We report the case of a 53-year-old man with a history of pulmonary tuberculosis who was admitted to the emergency department after a cardiorespiratory arrest secondary to massive hemoptysis. After resucitation and stabilization of the patient, significant bleeding continued through the endotracheal tube. Bronchoscopy was performed to locate the source and showed that the bleeding was from the upper right lobe. Due to the significant amount of blood in the bronchial tree, which made ventilation of the patient difficult, we decided to carry out selective intubation of the left bronchus with a double-lumen tube so as to achieve adequate ventilation and oxygenation. After the intubation, correct placement of the tube was checked with bronchoscopy and the patient was transfered to the radiology room where embolization of a pathological vascular lesion that was supplied by the right bronchial artery was performed. The bleeding eventually stopped.
This report calls attention to the fact that, until the completion of definitive treatment, independent lung ventilation is an option to be considered in cases of unilateral pulmonary abnormalities when conventional mechanical ventilation is likely to be deleterious for the patient.
Bronchial artery embolization is a safe and effective palliative treatment alternative in moderate and massive haemoptysis.[3,4] Thoracotomy with double-lumen endotracheal intubation and resection of the cavity may be curative and lifesaving when other measures fail in the management of tuberculosis-related hemoptysis; the problem is that many patients are unfit for surgery because of the acute hypoxemia and limited lung capacity.

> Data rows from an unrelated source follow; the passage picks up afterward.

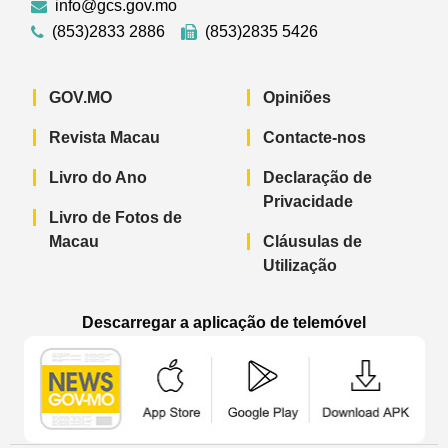
info@gcs.gov.mo
(853)2833 2886
(853)2835 5426
GOV.MO
Opiniões
Revista Macau
Contacte-nos
Livro do Ano
Declaração de
Privacidade
Livro de Fotos de
Macau
Cláusulas de
Utilização
Descarregar a aplicação de telemóvel
Aplicação de telemóvel “Notícias do G
Aplicação de telemóvel “
Aplicação 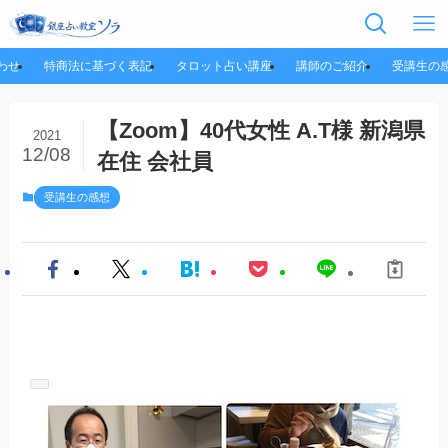
わせ
特商法に基づく表記
タロット占い講座
講師のご紹介
受講生の
【Zoom】40代女性 A.T様 新潟県
2021
12/08
在住 会社員
受講生の感想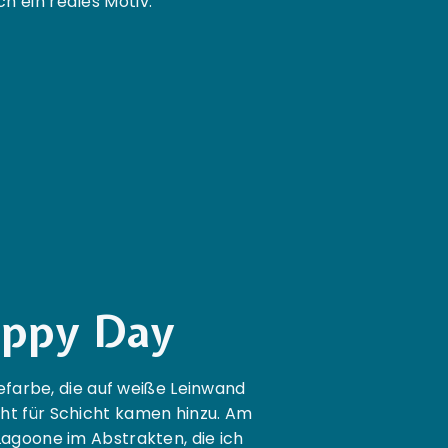
h ein reales Motiv.
ppy Day
farbe, die auf weiße Leinwand
ht für Schicht kamen hinzu. Am
Lagoone im Abstrakten, die ich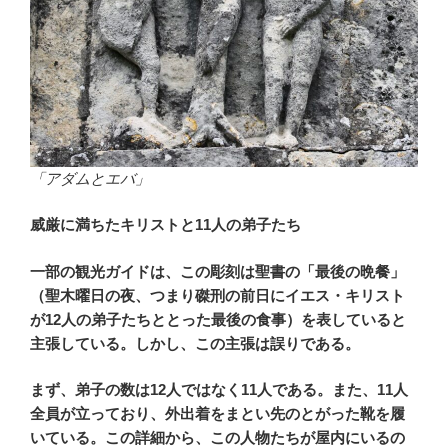
「アダムとエバ」
威厳に満ちたキリストと11人の弟子たち
一部の観光ガイドは、この彫刻は聖書の「最後の晩餐」
（聖木曜日の夜、つまり磔刑の前日にイエス・キリスト
が12人の弟子たちととった最後の食事）を表していると
主張している。しかし、この主張は誤りである。
まず、弟子の数は12人ではなく11人である。また、11人
全員が立っており、外出着をまとい先のとがった靴を履
いている。この詳細から、この人物たちが屋内にいるの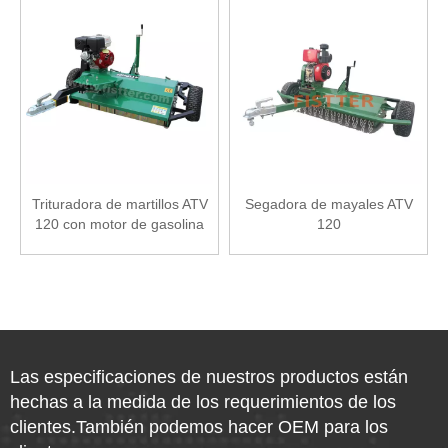
Trituradora de martillos ATV
Segadora de mayales ATV
120 con motor de gasolina
120
Las especificaciones de nuestros productos están
hechas a la medida de los requerimientos de los
clientes.También podemos hacer OEM para los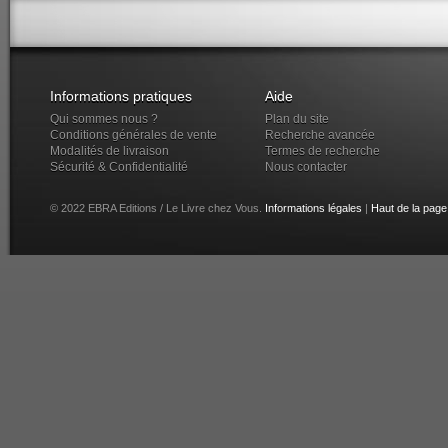
Informations pratiques
Aide
Qui sommes nous ?
Plan du site
Conditions générales de vente
Recherche avancée
Modalités de livraison
Termes de recherche
Sécurité & Confidentialité
Nous contacter
© 2022 EBRA Editions / Le Livre chez Vous.
Informations légales
|
Haut de la page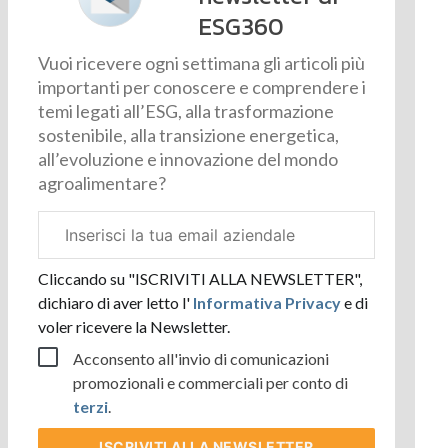
ESG360
Vuoi ricevere ogni settimana gli articoli più
importanti per conoscere e comprendere i
temi legati all’ESG, alla trasformazione
sostenibile, alla transizione energetica,
all’evoluzione e innovazione del mondo
agroalimentare?
Email
aziendale
Cliccando su "ISCRIVITI ALLA NEWSLETTER",
dichiaro di aver letto l'
Informativa Privacy
e di
voler ricevere la Newsletter.
Acconsento all'invio di comunicazioni
promozionali e commerciali per conto di
terzi
.
ISCRIVITI
ALLA NEWSLETTER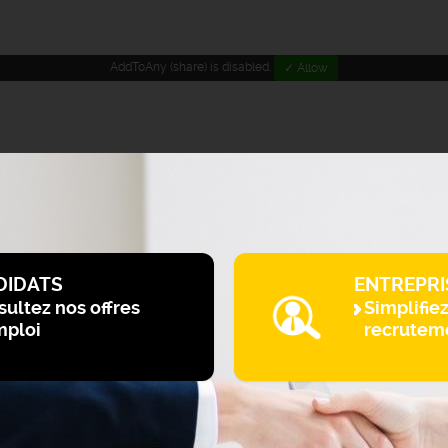
AddToAny (share) is disabled.
✓ Allow
DIDATS
ENTREPRI
ultez nos offres
Simplifie
mploi
recrutem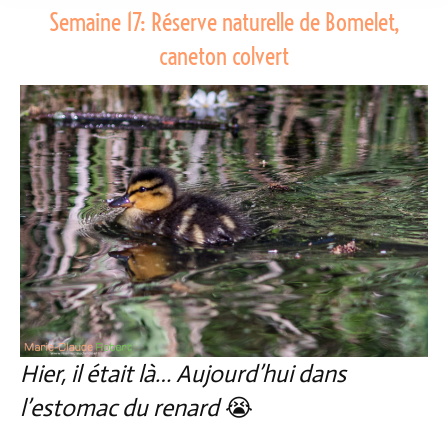
Semaine 17: Réserve naturelle de Bomelet,
caneton colvert
Hier, il était là… Aujourd’hui dans
l’estomac du renard
😭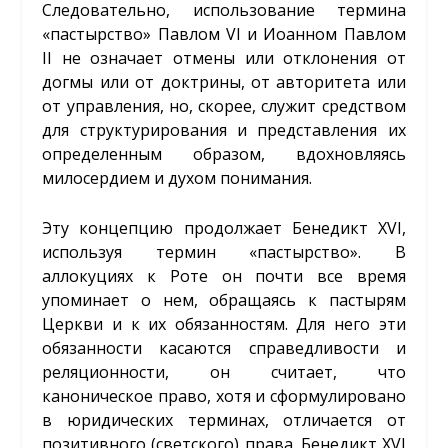
Следовательно, использование термина
«пастырство» Павлом VI и Иоанном Павлом
II не означает отмены или отклонения от
догмы или от доктрины, от авторитета или
от управления, но, скорее, служит средством
для структурирования и представления их
определенным образом, вдохновляясь
милосердием и духом понимания.
Эту концепцию продолжает Бенедикт XVI,
используя термин «пастырство». В
аллокуциях к Роте он почти все время
упоминает о нем, обращаясь к пастырям
Церкви и к их обязанностям. Для него эти
обязанности касаются справедливости и
реляционности, он считает, что
каноническое право, хотя и сформулировано
в юридических терминах, отличается от
позитивного (светского) права. Бенедикт XVI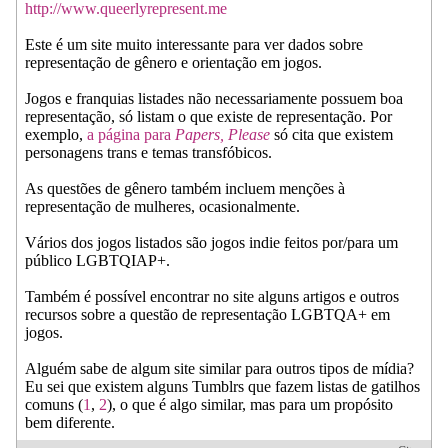
http://www.queerlyrepresent.me
Este é um site muito interessante para ver dados sobre
representação de gênero e orientação em jogos.
Jogos e franquias listades não necessariamente possuem boa
representação, só listam o que existe de representação. Por
exemplo,
a página para
Papers, Please
só cita que existem
personagens trans e temas transfóbicos.
As questões de gênero também incluem menções à
representação de mulheres, ocasionalmente.
Vários dos jogos listados são jogos indie feitos por/para um
público LGBTQIAP+.
Também é possível encontrar no site alguns artigos e outros
recursos sobre a questão de representação LGBTQA+ em
jogos.
Alguém sabe de algum site similar para outros tipos de mídia?
Eu sei que existem alguns Tumblrs que fazem listas de gatilhos
comuns (
1
,
2
), o que é algo similar, mas para um propósito
bem diferente.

Selective intubation is a procedure to be carefully performed and should only be done by those with complete understanding of the symptoms and signs of tracheobronchial tree injuries. There are clinicians who achieve correct positioning of a double-lumen endobronchial tube without the aid of any instruments. It is not a time-consuming technique and can be taught easily. The method may be vital in a situation where rapid lung isolation or collapse is the key to saving life. This blind method can be an alternative to the fiberoptic bronchoscope or auscultation for the positioning of double-lumen tube in an emergency situation.